Without the words, and with the ability to pan across a couple of news channels, and some entertainment shows at once, what is most striking are the grotesque smiles which seem to be compulsory. If the early morning magazine shows can trip lightly from the latest movie release, to bombings in the middle east, to what you should or should not be wearing, it’s only because all the presenters have to show no emotion at all about anything: only the gift-wrapped grins of the gormless. To pretend that all this stuff is the same is just lying about it.
That the news agenda is driven by what footage is available is a cliche. It’s also obviously true. More insidious, however, are the way shots are framed. Day in, day out, I see bombed-out cars, houses or general wreckage. Filling the frame, even the smallest attack can seem like monumental carnage. The fleeting moments in which a camera pans, or before the zoom in, are far more telling, and far more evocative. Because they show us everyday life in what could be a European country going on around, they strip the report of the exoticism routinely attached to the warzone, to the disaster area, to the mysterious and veiled East. Then we’re back to the twerps on the sofa.
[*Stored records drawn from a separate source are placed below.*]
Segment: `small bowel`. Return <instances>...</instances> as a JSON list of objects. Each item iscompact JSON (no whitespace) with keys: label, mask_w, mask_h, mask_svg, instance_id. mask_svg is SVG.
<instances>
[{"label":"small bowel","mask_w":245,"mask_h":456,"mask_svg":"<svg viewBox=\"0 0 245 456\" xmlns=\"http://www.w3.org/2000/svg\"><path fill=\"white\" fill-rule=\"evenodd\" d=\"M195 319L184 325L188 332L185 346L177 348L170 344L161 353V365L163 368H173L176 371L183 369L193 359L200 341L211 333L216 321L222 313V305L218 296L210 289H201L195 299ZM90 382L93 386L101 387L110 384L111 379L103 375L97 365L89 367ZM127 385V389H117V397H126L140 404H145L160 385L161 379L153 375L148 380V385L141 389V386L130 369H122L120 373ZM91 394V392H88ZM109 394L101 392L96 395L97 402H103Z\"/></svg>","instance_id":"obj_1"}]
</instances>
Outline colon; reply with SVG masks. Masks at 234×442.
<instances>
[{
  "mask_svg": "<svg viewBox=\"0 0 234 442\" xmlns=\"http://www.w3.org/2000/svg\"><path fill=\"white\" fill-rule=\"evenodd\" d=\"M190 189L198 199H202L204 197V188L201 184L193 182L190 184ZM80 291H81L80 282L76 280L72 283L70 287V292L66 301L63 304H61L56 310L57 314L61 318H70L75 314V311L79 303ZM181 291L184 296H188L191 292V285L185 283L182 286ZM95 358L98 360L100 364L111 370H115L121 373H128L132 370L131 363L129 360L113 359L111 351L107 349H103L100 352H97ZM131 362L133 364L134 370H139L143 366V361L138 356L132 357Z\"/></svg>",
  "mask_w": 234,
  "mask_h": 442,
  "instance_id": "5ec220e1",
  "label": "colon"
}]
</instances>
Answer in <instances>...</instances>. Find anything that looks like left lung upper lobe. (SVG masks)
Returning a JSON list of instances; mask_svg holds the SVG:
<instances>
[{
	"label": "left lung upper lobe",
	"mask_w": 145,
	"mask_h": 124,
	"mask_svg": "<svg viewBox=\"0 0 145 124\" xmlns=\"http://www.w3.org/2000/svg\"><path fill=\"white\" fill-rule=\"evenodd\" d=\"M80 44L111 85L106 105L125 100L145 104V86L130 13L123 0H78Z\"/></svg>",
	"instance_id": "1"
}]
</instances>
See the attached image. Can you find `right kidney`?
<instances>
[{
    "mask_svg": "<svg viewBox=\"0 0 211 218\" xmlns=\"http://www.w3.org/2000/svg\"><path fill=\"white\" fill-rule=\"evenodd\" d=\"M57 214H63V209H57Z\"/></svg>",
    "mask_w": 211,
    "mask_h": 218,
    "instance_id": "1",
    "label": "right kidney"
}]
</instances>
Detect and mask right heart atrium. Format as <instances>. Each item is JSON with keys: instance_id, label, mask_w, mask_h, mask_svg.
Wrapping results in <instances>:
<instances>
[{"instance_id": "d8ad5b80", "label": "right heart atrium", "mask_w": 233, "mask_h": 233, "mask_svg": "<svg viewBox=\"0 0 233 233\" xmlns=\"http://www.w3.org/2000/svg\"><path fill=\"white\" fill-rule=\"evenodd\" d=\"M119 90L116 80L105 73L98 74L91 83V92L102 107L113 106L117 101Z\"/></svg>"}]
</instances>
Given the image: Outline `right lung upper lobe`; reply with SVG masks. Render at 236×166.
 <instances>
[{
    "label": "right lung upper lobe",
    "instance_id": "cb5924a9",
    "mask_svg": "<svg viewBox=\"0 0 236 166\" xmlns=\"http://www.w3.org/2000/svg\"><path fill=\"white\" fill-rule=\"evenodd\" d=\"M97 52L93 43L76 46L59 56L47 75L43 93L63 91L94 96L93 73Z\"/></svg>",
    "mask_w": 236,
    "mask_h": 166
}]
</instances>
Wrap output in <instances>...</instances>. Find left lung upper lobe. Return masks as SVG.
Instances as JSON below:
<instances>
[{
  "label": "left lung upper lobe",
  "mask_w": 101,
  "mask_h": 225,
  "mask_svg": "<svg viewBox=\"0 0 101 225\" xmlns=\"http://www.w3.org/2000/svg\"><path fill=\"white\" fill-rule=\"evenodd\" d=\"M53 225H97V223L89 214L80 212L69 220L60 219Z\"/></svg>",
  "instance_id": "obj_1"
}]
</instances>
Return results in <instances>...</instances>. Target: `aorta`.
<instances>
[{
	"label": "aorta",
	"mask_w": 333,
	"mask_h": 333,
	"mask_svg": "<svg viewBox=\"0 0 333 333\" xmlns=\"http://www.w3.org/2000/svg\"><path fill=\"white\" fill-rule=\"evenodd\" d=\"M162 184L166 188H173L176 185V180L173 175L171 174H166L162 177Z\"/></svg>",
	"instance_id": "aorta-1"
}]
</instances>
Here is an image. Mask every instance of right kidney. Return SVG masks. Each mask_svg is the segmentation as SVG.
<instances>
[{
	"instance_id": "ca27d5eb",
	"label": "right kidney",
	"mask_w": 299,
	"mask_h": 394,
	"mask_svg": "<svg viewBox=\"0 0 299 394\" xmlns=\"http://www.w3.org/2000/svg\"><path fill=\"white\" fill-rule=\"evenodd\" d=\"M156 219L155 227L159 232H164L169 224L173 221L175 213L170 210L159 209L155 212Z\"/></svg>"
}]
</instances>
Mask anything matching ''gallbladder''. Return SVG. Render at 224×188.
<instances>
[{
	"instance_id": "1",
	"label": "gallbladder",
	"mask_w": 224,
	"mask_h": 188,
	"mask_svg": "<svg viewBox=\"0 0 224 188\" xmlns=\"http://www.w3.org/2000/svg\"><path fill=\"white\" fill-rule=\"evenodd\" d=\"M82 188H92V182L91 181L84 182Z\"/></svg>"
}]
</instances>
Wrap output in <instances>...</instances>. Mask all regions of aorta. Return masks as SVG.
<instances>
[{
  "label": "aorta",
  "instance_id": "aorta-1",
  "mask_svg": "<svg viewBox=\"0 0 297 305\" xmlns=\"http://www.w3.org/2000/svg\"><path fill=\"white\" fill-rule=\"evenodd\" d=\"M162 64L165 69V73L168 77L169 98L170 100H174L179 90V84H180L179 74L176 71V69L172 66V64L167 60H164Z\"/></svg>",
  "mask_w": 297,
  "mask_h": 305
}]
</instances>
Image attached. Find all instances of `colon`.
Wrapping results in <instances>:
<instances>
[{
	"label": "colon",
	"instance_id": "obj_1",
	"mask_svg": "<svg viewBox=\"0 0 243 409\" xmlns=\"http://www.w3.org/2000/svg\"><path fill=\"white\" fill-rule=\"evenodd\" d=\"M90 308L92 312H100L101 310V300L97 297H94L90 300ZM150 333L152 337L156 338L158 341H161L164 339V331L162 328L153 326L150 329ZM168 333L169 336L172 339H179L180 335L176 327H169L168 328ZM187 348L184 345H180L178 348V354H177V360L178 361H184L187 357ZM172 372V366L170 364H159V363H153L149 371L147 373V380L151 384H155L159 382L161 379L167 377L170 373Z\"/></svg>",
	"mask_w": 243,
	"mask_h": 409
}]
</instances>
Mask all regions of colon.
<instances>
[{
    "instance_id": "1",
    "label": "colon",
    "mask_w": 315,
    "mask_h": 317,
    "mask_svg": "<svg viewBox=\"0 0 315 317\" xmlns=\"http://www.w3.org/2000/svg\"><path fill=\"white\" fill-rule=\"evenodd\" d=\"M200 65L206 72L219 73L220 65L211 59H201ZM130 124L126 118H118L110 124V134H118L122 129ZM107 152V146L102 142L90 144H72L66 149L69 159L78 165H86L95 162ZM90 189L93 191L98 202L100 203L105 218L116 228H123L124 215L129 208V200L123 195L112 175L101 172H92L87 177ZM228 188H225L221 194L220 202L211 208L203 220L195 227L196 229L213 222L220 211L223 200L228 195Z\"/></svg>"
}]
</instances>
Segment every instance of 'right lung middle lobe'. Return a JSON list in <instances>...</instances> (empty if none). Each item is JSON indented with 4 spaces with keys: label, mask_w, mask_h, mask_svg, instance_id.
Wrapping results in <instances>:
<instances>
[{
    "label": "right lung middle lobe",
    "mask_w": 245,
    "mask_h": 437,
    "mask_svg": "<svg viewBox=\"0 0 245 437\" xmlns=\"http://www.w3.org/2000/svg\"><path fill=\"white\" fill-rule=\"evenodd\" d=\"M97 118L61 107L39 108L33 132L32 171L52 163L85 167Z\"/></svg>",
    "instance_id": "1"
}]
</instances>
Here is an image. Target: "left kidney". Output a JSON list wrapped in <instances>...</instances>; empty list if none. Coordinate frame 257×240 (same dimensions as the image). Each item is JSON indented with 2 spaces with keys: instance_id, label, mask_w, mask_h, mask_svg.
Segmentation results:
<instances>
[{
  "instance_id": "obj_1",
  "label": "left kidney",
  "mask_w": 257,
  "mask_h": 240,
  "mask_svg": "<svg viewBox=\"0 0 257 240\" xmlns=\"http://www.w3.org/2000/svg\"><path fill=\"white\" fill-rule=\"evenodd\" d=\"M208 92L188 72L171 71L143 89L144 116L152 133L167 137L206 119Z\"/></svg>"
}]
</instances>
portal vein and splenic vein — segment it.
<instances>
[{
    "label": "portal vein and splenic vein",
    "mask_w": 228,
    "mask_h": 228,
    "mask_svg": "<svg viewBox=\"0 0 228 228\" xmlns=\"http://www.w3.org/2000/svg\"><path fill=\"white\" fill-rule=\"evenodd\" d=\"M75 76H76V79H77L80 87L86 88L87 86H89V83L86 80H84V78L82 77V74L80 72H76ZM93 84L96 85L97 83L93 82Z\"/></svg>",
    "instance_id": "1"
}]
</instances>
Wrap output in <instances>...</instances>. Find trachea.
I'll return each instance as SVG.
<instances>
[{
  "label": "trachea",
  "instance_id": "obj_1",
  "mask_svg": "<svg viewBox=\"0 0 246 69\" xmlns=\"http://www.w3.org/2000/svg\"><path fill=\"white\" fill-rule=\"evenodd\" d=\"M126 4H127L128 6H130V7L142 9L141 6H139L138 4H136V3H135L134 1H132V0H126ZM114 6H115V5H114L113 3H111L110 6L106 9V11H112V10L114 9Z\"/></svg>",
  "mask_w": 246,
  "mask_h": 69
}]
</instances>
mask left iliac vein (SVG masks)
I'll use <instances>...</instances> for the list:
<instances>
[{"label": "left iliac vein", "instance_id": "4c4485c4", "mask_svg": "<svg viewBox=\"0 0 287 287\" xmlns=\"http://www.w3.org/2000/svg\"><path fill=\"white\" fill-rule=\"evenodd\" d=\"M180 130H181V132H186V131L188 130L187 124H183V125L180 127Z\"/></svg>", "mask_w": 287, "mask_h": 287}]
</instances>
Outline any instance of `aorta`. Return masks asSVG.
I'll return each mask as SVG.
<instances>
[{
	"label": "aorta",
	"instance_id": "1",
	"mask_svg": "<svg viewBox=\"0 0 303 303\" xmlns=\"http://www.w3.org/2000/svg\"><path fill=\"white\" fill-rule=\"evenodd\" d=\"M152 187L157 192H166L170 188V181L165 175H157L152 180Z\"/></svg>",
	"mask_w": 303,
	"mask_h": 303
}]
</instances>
It also means there are shows which I’ve only ever seen without the words. King of Queens, I can report, is about a fat bloke with a menial job and an enormous house, and the two sluttish women who seem to harass him for no particular reason. It has George from Seinfeld‘s screen dad in it. It has no jokes. Obviously. It comes on after Everybody Loves Raymond. At least in this case, I think I’m benefiting from not being able to hear what’s going on. And oh yes, the same chuckling fools are on here as on the news channels, the same hooker-aesthetic for sitcom women as for the ones on the music videos.
Recently we’ve had the wrestling on a lot. Everything about it is fake, from mock news-reports and tearful hospital-bed weep-a-thons to the ludicrous preening of the muscle men, and the repetitive pseudo-violence, — with the possible exception of the apparent enjoyment of the craven, braying audiences — but here no-one cares, and no-one pretends otherwise. (So perhaps the joke’s on me, for even expecting there to be truth on TV?) Made for idiots, and with storylines that are easy to follow even without the sound, this is probably the most honest show of the lot.